**AVAILABLE DATA:**
* BEGIN *

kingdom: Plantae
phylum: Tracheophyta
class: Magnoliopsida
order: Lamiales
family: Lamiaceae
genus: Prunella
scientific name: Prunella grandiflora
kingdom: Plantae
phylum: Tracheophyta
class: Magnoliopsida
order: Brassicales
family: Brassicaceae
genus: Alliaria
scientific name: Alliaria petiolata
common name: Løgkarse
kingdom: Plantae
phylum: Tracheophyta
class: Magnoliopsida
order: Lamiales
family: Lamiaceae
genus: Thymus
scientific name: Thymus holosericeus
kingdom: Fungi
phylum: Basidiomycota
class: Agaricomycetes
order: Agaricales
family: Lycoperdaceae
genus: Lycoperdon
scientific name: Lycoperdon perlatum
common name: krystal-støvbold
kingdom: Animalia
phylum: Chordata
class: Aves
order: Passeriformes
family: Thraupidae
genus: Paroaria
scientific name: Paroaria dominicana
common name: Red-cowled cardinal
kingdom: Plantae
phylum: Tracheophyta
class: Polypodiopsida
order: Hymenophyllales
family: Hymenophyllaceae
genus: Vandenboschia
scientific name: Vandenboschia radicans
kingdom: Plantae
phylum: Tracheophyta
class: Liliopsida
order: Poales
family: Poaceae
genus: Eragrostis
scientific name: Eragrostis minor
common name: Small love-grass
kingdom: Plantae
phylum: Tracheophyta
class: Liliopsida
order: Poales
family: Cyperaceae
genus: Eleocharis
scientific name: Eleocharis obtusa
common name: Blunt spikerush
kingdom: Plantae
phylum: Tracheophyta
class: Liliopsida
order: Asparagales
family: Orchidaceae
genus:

* END *

**AIM:**
Update the rows from the line containing "phylum: Basidiomycota" through the end of the rows by replacing "scientific name" with "binomial name" and leaving everything else unchanged. Return only those lines.

**THE COMPLETED TASK:**
phylum: Basidiomycota
class: Agaricomycetes
order: Agaricales
family: Lycoperdaceae
genus: Lycoperdon
binomial name: Lycoperdon perlatum
common name: krystal-støvbold
kingdom: Animalia
phylum: Chordata
class: Aves
order: Passeriformes
family: Thraupidae
genus: Paroaria
binomial name: Paroaria dominicana
common name: Red-cowled cardinal
kingdom: Plantae
phylum: Tracheophyta
class: Polypodiopsida
order: Hymenophyllales
family: Hymenophyllaceae
genus: Vandenboschia
binomial name: Vandenboschia radicans
kingdom: Plantae
phylum: Tracheophyta
class: Liliopsida
order: Poales
family: Poaceae
genus: Eragrostis
binomial name: Eragrostis minor
common name: Small love-grass
kingdom: Plantae
phylum: Tracheophyta
class: Liliopsida
order: Poales
family: Cyperaceae
genus: Eleocharis
binomial name: Eleocharis obtusa
common name: Blunt spikerush
kingdom: Plantae
phylum: Tracheophyta
class: Liliopsida
order: Asparagales
family: Orchidaceae
genus:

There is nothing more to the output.